MySQL ORDER BY LIMIT Performance Optimization

Suboptimal MySQL ORDER BY implementation, especially together with LIMIT is often the cause of MySQL performance problems. Here is what you need to know about MySQL ORDER BY LIMIT optimization to avoid these problems.

MySQL ORDER BY with LIMIT is the most common use of ORDER BY in interactive applications with large data sets being sorted. On many web sites, you will find top tags, recently registered users, etc – which would often require ORDER BY with LIMIT in the back end. In general this type of ORDER BY looks like SELECT ….. WHERE [conditions] ORDER BY [sort] LIMIT N,M

Make sure it uses index It is very important to have ORDER BY with LIMIT executed without scanning and sorting full result set, so it is important for it to use index – in this case, index range scan will be started and query execution stopped as soon as required amount of rows generated.

For example, if I do SELECT * FROM sites ORDER BY date_created DESC LIMIT 10; I would use index on (date_created) to get a result set very fast.

Now what if I have something like SELECT * FROM sites WHERE category_id=5 ORDER BY date_created DESC LIMIT 10;

In this case index by date_created may also work but it might not be the most efficient – If it is a rare category large portion of table may be scanned to find 10 rows. So index on (category_id, date_created) will be a better idea.

Let’s take a look at a bit more complex case: SELECT * FROM sites WHERE category_id in (5,10,12) ORDER BY date_created DESC LIMIT 10;

Even though it looks quite similar to the previous one it is a lot different as there are multiple category_id values in the list now so index on (category_id, date_created) can’t be used directly. Index on date_created separately would still work. The good from performance standpoint (even though a bit ugly) will be UNION workaround I already wrote about.

So what if you have an application which can perform a search on many different columns, with worse then perfect selectivity. Various social networking and dating sites are perfect examples of such queries

SELECT FROM people where gender=’m’ and age between 18 and 28 and country_id=5 and city_id=345 order by last_online desc limit 10;

There could be many possible limiting factors with all of them being optional.
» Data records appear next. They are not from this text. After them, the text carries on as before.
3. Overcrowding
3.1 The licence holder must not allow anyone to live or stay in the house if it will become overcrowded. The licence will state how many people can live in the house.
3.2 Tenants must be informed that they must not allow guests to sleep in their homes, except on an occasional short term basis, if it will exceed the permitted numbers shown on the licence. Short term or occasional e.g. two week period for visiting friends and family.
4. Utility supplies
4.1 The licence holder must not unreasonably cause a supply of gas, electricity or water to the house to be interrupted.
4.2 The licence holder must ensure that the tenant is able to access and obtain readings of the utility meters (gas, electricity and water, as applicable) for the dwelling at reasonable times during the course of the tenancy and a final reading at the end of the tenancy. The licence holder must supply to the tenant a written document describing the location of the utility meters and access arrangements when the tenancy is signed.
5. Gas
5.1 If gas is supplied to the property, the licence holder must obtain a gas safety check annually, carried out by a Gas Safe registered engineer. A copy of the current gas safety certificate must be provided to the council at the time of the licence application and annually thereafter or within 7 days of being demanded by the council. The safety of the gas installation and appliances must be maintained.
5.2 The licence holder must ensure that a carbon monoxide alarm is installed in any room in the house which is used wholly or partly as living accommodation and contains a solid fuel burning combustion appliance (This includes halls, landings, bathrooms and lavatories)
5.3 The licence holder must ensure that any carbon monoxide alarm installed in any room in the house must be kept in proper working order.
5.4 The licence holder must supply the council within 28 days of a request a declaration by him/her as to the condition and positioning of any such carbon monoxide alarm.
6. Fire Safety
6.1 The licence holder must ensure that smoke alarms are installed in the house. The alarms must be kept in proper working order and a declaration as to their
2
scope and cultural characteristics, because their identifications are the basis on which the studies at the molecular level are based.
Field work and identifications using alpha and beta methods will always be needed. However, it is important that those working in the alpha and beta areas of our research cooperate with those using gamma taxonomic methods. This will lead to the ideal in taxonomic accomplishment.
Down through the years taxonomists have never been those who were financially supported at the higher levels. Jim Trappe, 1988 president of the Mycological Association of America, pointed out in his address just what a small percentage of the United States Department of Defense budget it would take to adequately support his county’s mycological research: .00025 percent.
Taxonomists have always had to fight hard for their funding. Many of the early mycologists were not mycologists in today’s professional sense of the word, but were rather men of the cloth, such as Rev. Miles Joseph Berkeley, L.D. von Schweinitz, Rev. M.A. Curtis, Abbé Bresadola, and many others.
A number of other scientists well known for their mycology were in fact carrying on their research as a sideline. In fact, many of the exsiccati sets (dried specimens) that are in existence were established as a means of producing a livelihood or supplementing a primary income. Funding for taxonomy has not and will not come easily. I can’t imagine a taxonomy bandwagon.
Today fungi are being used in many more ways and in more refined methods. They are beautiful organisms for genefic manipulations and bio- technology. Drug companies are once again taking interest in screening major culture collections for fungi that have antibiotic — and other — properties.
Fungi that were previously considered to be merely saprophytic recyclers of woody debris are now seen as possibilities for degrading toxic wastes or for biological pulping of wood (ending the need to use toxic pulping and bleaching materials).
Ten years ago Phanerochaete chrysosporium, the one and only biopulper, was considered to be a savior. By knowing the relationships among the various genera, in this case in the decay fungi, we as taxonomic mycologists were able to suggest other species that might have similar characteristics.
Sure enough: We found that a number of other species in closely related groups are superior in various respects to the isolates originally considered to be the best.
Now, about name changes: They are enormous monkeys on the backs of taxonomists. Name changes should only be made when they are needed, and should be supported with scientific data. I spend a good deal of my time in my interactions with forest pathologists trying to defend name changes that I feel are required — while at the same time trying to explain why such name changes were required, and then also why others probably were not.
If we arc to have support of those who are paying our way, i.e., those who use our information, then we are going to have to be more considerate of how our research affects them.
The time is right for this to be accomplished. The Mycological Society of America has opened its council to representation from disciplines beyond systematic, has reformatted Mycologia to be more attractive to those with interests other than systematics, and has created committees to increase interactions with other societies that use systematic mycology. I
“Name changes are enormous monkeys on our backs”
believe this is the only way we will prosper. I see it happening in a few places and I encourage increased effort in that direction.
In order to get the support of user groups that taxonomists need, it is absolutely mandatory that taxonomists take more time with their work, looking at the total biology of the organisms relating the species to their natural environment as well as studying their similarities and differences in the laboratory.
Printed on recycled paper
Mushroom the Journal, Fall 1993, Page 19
This is a hard nut to crack and I know on high-end custom search solutions can be developed, but if we stick to simple MySQL using multiple indexes on most selective columns would be a good idea for the performance of such queries.

For example, you may put index on(gender,last_online) assuming most people will have gender specified, as well as (country_id,city_id,last_online) assuming in most cases these will be specified. It takes a good look at queries actually being run and data selectivity to come up with a good set of indexes for such case, it also may need to be adjusted in the future.

The main thing to watch for, if you do not have full where clause resolved by index is how many rows you need to scan to resolve order by (this can be found in slow query log or by examining Hander statistics). If only 50 rows are examined to provide
10 rows of result set you’re in decent shape but if it is 5000 you might need to rethink your indexing.

Also, note – number of records scanned to provide result set will be very dynamic based on particular constant and other factors.
For example for our dating example if we use only (last_online) index and look for people from the USA we likely will find 10 people pretty quickly, if the country is small or simply there are few members from the country, ie Slovenia – the same kind of search might need to scan 1000s times more rows to provide result set.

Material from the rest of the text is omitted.